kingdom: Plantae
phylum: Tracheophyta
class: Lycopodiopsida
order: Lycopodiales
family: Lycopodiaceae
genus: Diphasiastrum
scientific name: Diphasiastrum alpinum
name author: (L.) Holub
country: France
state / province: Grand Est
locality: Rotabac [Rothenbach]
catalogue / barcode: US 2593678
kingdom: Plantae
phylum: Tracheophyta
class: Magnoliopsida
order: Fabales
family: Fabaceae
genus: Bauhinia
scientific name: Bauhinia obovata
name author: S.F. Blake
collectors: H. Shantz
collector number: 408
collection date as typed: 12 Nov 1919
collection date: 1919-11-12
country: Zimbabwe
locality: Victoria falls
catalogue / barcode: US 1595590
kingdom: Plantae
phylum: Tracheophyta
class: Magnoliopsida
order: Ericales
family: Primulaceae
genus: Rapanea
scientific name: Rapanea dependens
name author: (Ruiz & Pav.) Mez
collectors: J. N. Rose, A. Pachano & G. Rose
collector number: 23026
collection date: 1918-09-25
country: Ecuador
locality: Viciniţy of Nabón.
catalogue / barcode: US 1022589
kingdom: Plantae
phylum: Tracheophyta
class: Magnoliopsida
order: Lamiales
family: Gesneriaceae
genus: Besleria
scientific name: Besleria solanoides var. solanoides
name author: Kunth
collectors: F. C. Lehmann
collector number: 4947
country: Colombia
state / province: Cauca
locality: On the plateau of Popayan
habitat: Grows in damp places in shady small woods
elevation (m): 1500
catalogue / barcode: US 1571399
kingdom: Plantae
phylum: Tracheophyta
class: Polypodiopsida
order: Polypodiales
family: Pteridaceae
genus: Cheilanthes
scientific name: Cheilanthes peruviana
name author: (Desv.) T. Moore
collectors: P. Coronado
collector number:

-=-=-

| EXERCISE GOAL |
Please rewrite the entire listing above as a numbered list, one entry per line, with any blank lines left out.

| EXERCISE RESULT |
1. kingdom: Plantae
2. phylum: Tracheophyta
3. class: Lycopodiopsida
4. order: Lycopodiales
5. family: Lycopodiaceae
6. genus: Diphasiastrum
7. scientific name: Diphasiastrum alpinum
8. name author: (L.) Holub
9. country: France
10. state / province: Grand Est
11. locality: Rotabac [Rothenbach]
12. catalogue / barcode: US 2593678
13. kingdom: Plantae
14. phylum: Tracheophyta
15. class: Magnoliopsida
16. order: Fabales
17. family: Fabaceae
18. genus: Bauhinia
19. scientific name: Bauhinia obovata
20. name author: S.F. Blake
21. collectors: H. Shantz
22. collector number: 408
23. collection date as typed: 12 Nov 1919
24. collection date: 1919-11-12
25. country: Zimbabwe
26. locality: Victoria falls
27. catalogue / barcode: US 1595590
28. kingdom: Plantae
29. phylum: Tracheophyta
30. class: Magnoliopsida
31. order: Ericales
32. family: Primulaceae
33. genus: Rapanea
34. scientific name: Rapanea dependens
35. name author: (Ruiz & Pav.) Mez
36. collectors: J. N. Rose, A. Pachano & G. Rose
37. collector number: 23026
38. collection date: 1918-09-25
39. country: Ecuador
40. locality: Viciniţy of Nabón.
41. catalogue / barcode: US 1022589
42. kingdom: Plantae
43. phylum: Tracheophyta
44. class: Magnoliopsida
45. order: Lamiales
46. family: Gesneriaceae
47. genus: Besleria
48. scientific name: Besleria solanoides var. solanoides
49. name author: Kunth
50. collectors: F. C. Lehmann
51. collector number: 4947
52. country: Colombia
53. state / province: Cauca
54. locality: On the plateau of Popayan
55. habitat: Grows in damp places in shady small woods
56. elevation (m): 1500
57. catalogue / barcode: US 1571399
58. kingdom: Plantae
59. phylum: Tracheophyta
60. class: Polypodiopsida
61. order: Polypodiales
62. family: Pteridaceae
63. genus: Cheilanthes
64. scientific name: Cheilanthes peruviana
65. name author: (Desv.) T. Moore
66. collectors: P. Coronado
67. collector number:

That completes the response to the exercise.